Juguemos a las muñecas


Angélica Quiñonez_ Perfil Casi literal.jpgDrama es una de esas extraordinarias palabras con demasiados significados, pero la manera más recurrente en que la usamos tiene poco que ver con el teatro y mucho más que ver con las emociones en la vida real. Desde que tengo memoria, «dramática» ha sido el adjetivo que otras mujeres y yo recibimos cuando queremos expresar nuestras ideas y sentimientos. Por otra parte, «muñeca» es el cumplido que le haces a una mujer que jamás te molesta con esas menudencias y se ocupa de entretenerte la vista.

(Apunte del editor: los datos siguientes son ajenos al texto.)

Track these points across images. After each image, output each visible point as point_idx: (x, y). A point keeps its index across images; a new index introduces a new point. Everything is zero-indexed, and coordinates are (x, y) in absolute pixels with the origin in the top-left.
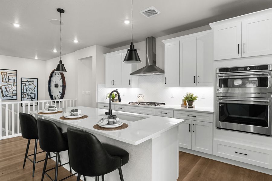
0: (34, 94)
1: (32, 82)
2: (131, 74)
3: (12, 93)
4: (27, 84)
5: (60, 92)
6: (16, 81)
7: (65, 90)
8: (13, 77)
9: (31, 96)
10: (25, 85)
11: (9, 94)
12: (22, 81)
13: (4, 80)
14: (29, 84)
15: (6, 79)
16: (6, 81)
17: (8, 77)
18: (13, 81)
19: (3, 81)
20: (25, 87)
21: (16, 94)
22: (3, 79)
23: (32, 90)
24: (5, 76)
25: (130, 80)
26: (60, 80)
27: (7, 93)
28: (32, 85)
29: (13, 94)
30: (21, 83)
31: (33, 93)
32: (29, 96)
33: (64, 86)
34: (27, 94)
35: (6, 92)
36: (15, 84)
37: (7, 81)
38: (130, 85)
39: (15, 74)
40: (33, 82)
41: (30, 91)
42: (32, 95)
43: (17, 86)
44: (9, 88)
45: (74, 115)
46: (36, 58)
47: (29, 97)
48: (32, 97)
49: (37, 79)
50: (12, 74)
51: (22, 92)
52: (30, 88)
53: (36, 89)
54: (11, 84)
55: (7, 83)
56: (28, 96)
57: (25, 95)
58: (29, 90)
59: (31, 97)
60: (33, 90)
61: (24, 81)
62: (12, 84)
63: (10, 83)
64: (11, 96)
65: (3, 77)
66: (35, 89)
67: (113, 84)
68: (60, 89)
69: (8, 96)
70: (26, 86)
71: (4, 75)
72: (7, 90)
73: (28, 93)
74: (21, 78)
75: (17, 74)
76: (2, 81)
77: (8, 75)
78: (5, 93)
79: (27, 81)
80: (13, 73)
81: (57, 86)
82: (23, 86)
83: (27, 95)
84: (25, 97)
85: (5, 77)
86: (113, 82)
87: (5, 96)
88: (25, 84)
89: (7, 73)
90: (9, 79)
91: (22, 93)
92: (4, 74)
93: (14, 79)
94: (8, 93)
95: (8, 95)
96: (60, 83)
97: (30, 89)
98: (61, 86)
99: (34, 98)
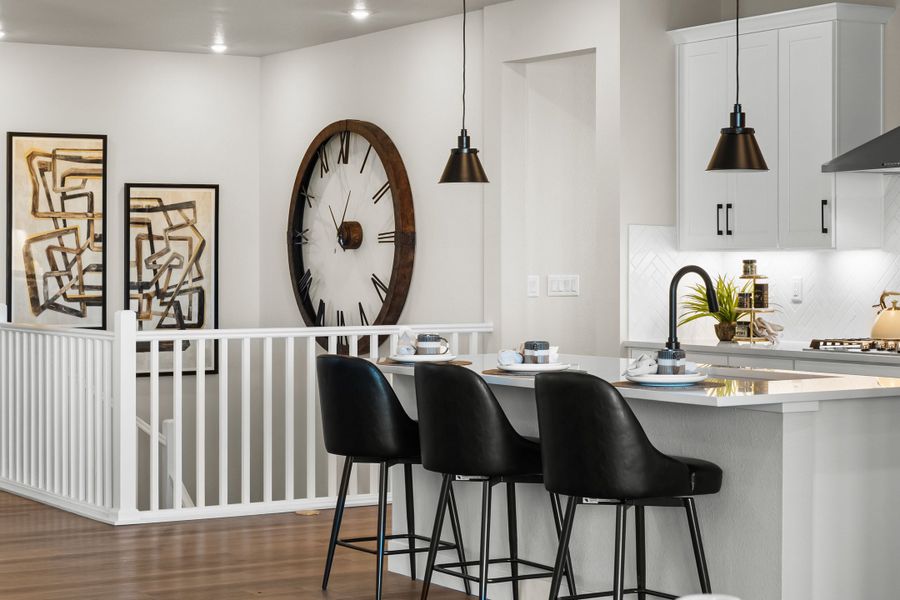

Cuando la gente entra en el extenuante discurso sobre lo que nos distingue de los animales, la primera evidencia suele basarse en nuestra complejísima capacidad de calificar emociones y procesarlas como sentimientos a través de la lógica. Lo llaman «consciencia», «alma» o más llanamente «humanidad». Suelo escuchar que las emociones deben ser controladas, contenidas o ignoradas, que son una amenaza para la brillante lógica del tercer chimpancé y el cenit de toda su vulnerabilidad. Por eso tampoco me sorprende que las mujeres hayamos ganado la atribución machista de ser «emotivas», «sensibles», «soñadoras», «románticas», «exageradas», «melodramáticas», «neuróticas», «ridículas» y por favor terminen esta lista por mí. Crecemos con la urgencia de no llorar, no enojarnos y nunca, nunca admitir el dolor. Irónicamente, se nos insta a ser menos humanos para ser mejores humanos.

Leí el décimo capítulo de La república hace 10 años. Como suele suceder cuando leemos un texto antiguo, se me hizo absurdamente primitiva la glorificación de una sociedad sin arte, o bien, sin la capacidad para experimentar la emotividad a través del arte. Pero al mismo tiempo pensé que esa es precisamente la manera en que tratamos todo lo pertinente a nuestras emociones: como algo sucio, vergonzoso y reprobable. Algo así es nuestro concepto de todo lo femenino, con sus manchas de lágrimas y sangre menstrual.

A manera de mi propia caverna platónica me eduqué en las doctrinas y deberes de la mujer a través de mis muñecas: las historias escandalosas e improbables que creaba con ellas me sugerían poco a poco la profundidad de los sentimientos que llegaría a entender cuando fuera mayor. Y la razón por la que amaba esas breves ficciones, sí, totalmente «dramáticas» era porque me permitían la libertad de decir y actuar con total sinceridad.

Ya es ridículo que tengamos esta fijación tan tóxica con la emotividad. Nuestra euforia, ira, miedo y miseria son tan nuestras como las uñas y pestañas. Al fin y al cabo, nuestra identidad es solo la contemplación y memoria de todo cuanto nos ha conmovido. Francamente, quisiera ver a más niños jugando a las muñecas. Y a pesar del estigma que prevalece entre la feminidad y emotividad, persevero en la necedad de decir exactamente lo que pienso y siento: estoy hecha de dolor, no de porcelana.